Sunat Dana Hibah di Kabupaten Tasik Sudah Jadi Kebiasaan
Reporter:
syindi|
Rabu 25-08-2021,10:30 WIB
radartasik.com, SINGAPARNA — Pemerhati Kebijakan Anggaran, Nandang Suherman menilai pemotongan Hibah Pemkab Tasikmalaya Tahun Anggaran 2018 ini merupakan perilaku korup yang sudah berurat, berakar dan membudaya dan biasa terjadi berulang setiap tahun.
Apalagi, kata dia, sejauh ini tidak ada penegakan hukum yang luar biasa sampai bisa membongkar ke akarnya dan membuat efek jera. “Memang tidak ada penegakan hukum, kalaupun ada masih sangat minimalis tidak membuat efek jera. Sehingga orang untung-untungan masih tetap berlangsung,” ungkap dia.
Menurut dia, fenomena kasus pemotongan hibah ini kalau melihat kepada komprominya pada saat pengusulan juga sudah ada manipulasi dari awalnya. “Bahwa pengusulannya sudah diskemakan oleh orang yang cukup paham terhadap mekanisme penyalurannya,” ujar dia.
“Biasanya melibatkan elite baik di birokrat atau politisi. Kemudian kebiasaan masyarakat ini kan “menerima” begitu saja, karena menganggap hibah ini adalah “pemberian” kebaikan atau belas kasihan dari pemegang otoritas,” paparnya.
Sehingga, lanjut dia, masyarakat dalam kesadarannya sendiri sangat rendah memandang bahwa APBD adalah sumber daya publik milik eksekutif dan legislatif, padahal milik bersama karena berasal dari pajak rakyat.
Lanjut dia, dari sisi penganggarannya sendiri memang cukup tertutup, sehingga peluang terjadinya kongkalikong itu cukup tinggi.

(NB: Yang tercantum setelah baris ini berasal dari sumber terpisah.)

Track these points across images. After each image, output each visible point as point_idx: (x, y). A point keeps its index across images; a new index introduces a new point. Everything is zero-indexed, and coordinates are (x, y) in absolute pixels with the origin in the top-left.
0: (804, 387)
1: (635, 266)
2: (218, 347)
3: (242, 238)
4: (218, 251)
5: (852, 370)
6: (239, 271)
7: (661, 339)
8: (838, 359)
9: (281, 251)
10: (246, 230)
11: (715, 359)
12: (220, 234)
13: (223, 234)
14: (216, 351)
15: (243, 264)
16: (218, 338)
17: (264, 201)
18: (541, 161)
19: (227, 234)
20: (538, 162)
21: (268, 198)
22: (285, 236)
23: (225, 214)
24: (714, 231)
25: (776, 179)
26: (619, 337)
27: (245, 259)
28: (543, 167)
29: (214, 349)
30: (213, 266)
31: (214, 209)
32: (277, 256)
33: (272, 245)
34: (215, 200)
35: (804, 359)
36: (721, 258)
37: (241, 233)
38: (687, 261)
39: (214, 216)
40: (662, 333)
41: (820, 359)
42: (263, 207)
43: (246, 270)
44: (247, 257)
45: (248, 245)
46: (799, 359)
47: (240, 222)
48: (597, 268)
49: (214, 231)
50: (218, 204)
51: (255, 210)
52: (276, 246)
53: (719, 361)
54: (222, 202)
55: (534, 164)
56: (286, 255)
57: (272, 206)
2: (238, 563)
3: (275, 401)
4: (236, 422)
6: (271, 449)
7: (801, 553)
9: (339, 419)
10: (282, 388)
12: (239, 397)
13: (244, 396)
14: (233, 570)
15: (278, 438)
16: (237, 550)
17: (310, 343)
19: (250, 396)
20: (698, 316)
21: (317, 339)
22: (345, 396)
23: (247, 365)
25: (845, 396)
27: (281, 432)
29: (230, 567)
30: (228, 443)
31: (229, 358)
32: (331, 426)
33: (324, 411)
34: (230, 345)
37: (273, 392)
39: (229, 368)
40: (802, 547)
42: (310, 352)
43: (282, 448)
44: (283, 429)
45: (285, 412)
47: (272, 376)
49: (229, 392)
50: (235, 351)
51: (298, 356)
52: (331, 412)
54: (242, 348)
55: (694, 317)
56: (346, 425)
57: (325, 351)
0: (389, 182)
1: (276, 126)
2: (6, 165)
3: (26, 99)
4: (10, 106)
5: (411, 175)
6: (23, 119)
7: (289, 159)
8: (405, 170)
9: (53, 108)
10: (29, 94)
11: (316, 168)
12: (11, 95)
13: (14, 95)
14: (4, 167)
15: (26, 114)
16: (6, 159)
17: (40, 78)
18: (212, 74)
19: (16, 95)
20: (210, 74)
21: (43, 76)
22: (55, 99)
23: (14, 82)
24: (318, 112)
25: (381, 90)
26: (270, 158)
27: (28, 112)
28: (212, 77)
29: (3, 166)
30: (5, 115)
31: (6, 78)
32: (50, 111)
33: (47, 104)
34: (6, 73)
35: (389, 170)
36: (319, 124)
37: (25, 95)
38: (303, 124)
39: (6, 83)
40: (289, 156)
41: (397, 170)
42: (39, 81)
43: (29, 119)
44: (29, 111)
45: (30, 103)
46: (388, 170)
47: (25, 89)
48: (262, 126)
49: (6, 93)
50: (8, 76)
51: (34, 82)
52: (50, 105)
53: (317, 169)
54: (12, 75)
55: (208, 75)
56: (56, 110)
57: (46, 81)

Sebenarnya bukan hanya dalam hibah dan bansos saja kalau mau ditelaah mendalam. Bahkan yang disebut kompromi itu bisa terjadi di dalam pelaksanaan proyek, karena temuannya hampir setiap tahun ada dalam hibah ini karena tertutup.
“Kalau tertutup ya potensi untuk korupsinya sangat terbuka. Karena korupsi ini harus dilawan dengan transparansi, dibuka ke publik agar banyak yang mengawasi,” tambah dia.

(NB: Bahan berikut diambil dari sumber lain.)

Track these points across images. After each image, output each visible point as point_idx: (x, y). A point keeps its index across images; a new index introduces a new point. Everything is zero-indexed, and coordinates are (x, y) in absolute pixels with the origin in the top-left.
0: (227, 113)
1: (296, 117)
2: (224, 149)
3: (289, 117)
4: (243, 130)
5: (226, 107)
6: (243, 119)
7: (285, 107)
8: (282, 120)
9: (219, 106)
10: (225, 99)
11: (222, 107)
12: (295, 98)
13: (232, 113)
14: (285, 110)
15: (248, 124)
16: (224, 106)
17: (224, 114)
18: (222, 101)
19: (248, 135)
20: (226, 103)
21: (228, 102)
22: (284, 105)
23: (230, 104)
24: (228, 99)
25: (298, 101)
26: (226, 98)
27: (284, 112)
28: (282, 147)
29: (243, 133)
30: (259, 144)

Ketua FTUB, Ustaz Cece Zayn Nasrulloh mengatakan, persoalan pemotongan hibah ke yayasan dan pondok pesantren ini sudah terjadi bertahun-tahun. Bahkan seolah sudah menjadi budaya untuk mencari keuntungan pribadi.
“Saya berdiskusi dengan beberapa ajengan, pengelola pesantren dan yayasan, ternyata persoalan ini sudah sejak lama dan membudaya. Karena bicara potongan seperti ini seolah sudah menjadi hal biasa. Maka harus diputus supaya tidak terjadi lagi,” kata dia.